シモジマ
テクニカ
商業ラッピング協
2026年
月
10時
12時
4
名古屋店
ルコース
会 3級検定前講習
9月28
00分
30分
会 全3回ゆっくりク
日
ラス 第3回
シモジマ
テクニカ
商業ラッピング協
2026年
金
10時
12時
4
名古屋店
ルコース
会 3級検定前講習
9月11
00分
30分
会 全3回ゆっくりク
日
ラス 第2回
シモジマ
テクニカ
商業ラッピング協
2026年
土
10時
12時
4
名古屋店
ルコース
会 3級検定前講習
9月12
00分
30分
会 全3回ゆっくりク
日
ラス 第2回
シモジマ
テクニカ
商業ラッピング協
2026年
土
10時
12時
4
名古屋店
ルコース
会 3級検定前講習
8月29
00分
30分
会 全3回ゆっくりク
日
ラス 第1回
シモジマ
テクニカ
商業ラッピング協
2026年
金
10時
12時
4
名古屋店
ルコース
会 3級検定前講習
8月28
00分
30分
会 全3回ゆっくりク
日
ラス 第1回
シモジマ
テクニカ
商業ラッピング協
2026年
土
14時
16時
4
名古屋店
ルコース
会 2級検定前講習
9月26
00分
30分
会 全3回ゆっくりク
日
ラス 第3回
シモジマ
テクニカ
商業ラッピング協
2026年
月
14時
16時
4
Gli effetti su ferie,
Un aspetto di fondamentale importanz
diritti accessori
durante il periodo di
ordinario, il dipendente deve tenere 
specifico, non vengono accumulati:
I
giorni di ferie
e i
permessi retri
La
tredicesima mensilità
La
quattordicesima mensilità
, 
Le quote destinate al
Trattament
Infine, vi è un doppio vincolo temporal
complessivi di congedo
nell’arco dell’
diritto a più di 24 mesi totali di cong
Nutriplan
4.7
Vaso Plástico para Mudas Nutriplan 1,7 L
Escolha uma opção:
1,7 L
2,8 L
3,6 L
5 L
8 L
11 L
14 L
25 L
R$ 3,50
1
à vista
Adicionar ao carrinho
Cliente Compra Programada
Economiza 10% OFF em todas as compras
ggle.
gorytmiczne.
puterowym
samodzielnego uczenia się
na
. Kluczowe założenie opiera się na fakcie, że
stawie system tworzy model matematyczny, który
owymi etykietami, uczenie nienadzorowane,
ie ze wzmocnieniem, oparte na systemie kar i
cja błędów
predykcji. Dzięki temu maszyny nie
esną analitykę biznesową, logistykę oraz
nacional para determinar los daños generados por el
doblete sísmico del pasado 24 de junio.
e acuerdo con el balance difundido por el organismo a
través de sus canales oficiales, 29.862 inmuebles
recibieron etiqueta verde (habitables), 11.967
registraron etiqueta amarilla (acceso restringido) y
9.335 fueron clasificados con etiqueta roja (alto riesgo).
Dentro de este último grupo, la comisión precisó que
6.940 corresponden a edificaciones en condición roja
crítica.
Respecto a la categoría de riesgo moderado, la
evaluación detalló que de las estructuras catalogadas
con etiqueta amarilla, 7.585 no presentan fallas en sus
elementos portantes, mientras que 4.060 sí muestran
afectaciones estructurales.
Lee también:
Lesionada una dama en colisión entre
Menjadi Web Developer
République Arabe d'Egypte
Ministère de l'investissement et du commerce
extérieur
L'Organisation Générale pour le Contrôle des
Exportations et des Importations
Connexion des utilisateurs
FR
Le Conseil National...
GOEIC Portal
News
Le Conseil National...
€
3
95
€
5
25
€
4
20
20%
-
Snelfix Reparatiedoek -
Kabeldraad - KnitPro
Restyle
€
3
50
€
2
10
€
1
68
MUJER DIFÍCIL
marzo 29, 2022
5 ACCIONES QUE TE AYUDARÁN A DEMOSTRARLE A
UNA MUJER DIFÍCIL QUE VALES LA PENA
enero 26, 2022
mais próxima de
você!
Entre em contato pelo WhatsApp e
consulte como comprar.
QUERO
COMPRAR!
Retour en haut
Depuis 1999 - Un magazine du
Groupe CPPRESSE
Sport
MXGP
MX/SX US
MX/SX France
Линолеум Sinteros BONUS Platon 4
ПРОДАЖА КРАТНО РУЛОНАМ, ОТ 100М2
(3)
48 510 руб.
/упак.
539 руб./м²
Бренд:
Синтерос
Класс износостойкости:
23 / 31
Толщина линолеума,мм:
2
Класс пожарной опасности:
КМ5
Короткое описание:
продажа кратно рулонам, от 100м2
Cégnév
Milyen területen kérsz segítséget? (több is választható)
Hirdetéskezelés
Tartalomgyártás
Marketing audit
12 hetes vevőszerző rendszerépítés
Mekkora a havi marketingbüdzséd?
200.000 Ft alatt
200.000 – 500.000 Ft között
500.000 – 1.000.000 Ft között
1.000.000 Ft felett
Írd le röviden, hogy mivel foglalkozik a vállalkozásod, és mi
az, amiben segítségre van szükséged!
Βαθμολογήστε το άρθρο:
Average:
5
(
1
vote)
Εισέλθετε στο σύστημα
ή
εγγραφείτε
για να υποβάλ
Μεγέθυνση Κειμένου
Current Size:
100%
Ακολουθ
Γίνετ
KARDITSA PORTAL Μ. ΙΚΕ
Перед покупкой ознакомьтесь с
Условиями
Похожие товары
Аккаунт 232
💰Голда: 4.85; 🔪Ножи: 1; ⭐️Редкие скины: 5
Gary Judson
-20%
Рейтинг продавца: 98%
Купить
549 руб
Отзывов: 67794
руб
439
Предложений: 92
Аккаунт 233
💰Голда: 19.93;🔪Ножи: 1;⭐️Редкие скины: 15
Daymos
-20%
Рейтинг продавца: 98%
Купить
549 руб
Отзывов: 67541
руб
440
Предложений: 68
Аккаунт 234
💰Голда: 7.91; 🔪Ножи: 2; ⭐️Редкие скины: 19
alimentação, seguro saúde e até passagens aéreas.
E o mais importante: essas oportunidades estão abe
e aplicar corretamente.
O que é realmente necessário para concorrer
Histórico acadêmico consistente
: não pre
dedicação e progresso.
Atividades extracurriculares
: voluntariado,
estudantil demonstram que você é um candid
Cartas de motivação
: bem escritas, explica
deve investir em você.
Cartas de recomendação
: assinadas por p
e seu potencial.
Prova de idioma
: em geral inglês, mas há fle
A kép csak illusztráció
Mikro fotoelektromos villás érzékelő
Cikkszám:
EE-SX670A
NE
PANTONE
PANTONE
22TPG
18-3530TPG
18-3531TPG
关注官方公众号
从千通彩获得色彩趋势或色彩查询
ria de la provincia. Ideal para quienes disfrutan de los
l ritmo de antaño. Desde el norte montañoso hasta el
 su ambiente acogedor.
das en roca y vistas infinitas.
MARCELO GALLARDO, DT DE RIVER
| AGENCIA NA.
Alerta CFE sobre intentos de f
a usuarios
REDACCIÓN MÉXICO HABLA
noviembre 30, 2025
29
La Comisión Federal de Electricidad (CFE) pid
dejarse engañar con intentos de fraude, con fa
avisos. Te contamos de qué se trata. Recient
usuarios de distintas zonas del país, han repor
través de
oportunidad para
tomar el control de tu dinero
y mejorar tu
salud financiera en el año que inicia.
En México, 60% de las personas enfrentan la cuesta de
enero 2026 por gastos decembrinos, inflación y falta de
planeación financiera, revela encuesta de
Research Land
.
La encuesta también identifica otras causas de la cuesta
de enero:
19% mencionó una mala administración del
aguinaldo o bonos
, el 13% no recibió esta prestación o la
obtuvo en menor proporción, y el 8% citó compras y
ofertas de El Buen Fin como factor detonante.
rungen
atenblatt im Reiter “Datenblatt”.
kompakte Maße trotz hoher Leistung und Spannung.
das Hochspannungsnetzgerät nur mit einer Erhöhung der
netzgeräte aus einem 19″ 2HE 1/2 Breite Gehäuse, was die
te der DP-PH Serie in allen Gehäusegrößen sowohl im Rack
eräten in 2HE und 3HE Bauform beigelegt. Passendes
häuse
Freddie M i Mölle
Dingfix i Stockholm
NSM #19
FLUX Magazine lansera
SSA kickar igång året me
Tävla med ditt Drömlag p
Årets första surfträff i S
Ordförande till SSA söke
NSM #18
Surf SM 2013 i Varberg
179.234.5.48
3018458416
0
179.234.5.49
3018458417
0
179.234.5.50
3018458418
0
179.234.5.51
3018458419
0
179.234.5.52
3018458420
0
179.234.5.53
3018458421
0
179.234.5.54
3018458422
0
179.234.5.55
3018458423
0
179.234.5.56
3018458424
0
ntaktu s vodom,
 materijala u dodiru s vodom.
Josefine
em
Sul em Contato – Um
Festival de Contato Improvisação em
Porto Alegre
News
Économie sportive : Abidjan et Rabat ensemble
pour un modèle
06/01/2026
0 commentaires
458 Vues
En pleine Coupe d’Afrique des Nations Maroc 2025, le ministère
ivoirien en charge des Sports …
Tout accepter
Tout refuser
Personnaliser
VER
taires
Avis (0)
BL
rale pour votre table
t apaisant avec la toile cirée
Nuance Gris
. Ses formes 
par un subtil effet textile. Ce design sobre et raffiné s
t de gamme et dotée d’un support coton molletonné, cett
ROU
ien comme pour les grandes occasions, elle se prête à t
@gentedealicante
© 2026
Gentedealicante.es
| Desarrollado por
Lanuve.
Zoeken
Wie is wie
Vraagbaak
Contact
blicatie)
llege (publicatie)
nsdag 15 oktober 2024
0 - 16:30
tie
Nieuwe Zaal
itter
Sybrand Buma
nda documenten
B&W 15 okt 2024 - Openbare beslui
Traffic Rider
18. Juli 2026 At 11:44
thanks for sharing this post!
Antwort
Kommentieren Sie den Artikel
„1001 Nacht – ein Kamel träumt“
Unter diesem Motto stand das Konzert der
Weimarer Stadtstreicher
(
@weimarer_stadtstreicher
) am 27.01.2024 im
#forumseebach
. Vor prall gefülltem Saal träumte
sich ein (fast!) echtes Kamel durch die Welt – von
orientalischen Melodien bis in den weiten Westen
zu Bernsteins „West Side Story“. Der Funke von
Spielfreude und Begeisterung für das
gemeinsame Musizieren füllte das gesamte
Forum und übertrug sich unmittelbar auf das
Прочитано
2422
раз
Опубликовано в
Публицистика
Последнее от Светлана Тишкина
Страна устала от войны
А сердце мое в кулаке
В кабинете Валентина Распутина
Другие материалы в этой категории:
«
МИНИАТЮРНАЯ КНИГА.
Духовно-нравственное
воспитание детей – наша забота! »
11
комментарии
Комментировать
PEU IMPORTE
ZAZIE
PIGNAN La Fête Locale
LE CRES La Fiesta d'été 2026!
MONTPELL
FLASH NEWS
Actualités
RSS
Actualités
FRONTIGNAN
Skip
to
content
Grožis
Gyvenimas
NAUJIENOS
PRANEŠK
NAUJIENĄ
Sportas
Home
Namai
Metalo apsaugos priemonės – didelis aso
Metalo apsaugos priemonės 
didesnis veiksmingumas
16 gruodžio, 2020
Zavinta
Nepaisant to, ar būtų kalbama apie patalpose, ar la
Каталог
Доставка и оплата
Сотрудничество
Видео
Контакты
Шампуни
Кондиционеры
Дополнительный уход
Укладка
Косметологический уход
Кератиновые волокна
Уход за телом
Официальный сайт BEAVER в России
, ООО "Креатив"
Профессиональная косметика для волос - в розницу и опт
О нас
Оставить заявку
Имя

• **Exercise objective**
Turn the lines of the records into a numbered list, starting with the first line of the records and going on through the line with "Lesionada una dama en colisión entre". Leave out any blank lines.

• **The answer**
1. シモジマ
2. テクニカ
3. 商業ラッピング協
4. 2026年
5. 月
6. 10時
7. 12時
8. 4
9. 名古屋店
10. ルコース
11. 会 3級検定前講習
12. 9月28
13. 00分
14. 30分
15. 会 全3回ゆっくりク
16. 日
17. ラス 第3回
18. シモジマ
19. テクニカ
20. 商業ラッピング協
21. 2026年
22. 金
23. 10時
24. 12時
25. 4
26. 名古屋店
27. ルコース
28. 会 3級検定前講習
29. 9月11
30. 00分
31. 30分
32. 会 全3回ゆっくりク
33. 日
34. ラス 第2回
35. シモジマ
36. テクニカ
37. 商業ラッピング協
38. 2026年
39. 土
40. 10時
41. 12時
42. 4
43. 名古屋店
44. ルコース
45. 会 3級検定前講習
46. 9月12
47. 00分
48. 30分
49. 会 全3回ゆっくりク
50. 日
51. ラス 第2回
52. シモジマ
53. テクニカ
54. 商業ラッピング協
55. 2026年
56. 土
57. 10時
58. 12時
59. 4
60. 名古屋店
61. ルコース
62. 会 3級検定前講習
63. 8月29
64. 00分
65. 30分
66. 会 全3回ゆっくりク
67. 日
68. ラス 第1回
69. シモジマ
70. テクニカ
71. 商業ラッピング協
72. 2026年
73. 金
74. 10時
75. 12時
76. 4
77. 名古屋店
78. ルコース
79. 会 3級検定前講習
80. 8月28
81. 00分
82. 30分
83. 会 全3回ゆっくりク
84. 日
85. ラス 第1回
86. シモジマ
87. テクニカ
88. 商業ラッピング協
89. 2026年
90. 土
91. 14時
92. 16時
93. 4
94. 名古屋店
95. ルコース
96. 会 2級検定前講習
97. 9月26
98. 00分
99. 30分
100. 会 全3回ゆっくりク
101. 日
102. ラス 第3回
103. シモジマ
104. テクニカ
105. 商業ラッピング協
106. 2026年
107. 月
108. 14時
109. 16時
110. 4
111. Gli effetti su ferie,
112. Un aspetto di fondamentale importanz
113. diritti accessori
114. durante il periodo di
115. ordinario, il dipendente deve tenere 
116. specifico, non vengono accumulati:
117. I
118. giorni di ferie
119. e i
120. permessi retri
121. La
122. tredicesima mensilità
123. La
124. quattordicesima mensilità
125. , 
126. Le quote destinate al
127. Trattament
128. Infine, vi è un doppio vincolo temporal
129. complessivi di congedo
130. nell’arco dell’
131. diritto a più di 24 mesi totali di cong
132. Nutriplan
133. 4.7
134. Vaso Plástico para Mudas Nutriplan 1,7 L
135. Escolha uma opção:
136. 1,7 L
137. 2,8 L
138. 3,6 L
139. 5 L
140. 8 L
141. 11 L
142. 14 L
143. 25 L
144. R$ 3,50
145. 1
146. à vista
147. Adicionar ao carrinho
148. Cliente Compra Programada
149. Economiza 10% OFF em todas as compras
150. ggle.
151. gorytmiczne.
152. puterowym
153. samodzielnego uczenia się
154. na
155. . Kluczowe założenie opiera się na fakcie, że
156. stawie system tworzy model matematyczny, który
157. owymi etykietami, uczenie nienadzorowane,
158. ie ze wzmocnieniem, oparte na systemie kar i
159. cja błędów
160. predykcji. Dzięki temu maszyny nie
161. esną analitykę biznesową, logistykę oraz
162. nacional para determinar los daños generados por el
163. doblete sísmico del pasado 24 de junio.
164. e acuerdo con el balance difundido por el organismo a
165. través de sus canales oficiales, 29.862 inmuebles
166. recibieron etiqueta verde (habitables), 11.967
167. registraron etiqueta amarilla (acceso restringido) y
168. 9.335 fueron clasificados con etiqueta roja (alto riesgo).
169. Dentro de este último grupo, la comisión precisó que
170. 6.940 corresponden a edificaciones en condición roja
171. crítica.
172. Respecto a la categoría de riesgo moderado, la
173. evaluación detalló que de las estructuras catalogadas
174. con etiqueta amarilla, 7.585 no presentan fallas en sus
175. elementos portantes, mientras que 4.060 sí muestran
176. afectaciones estructurales.
177. Lee también:
178. Lesionada una dama en colisión entre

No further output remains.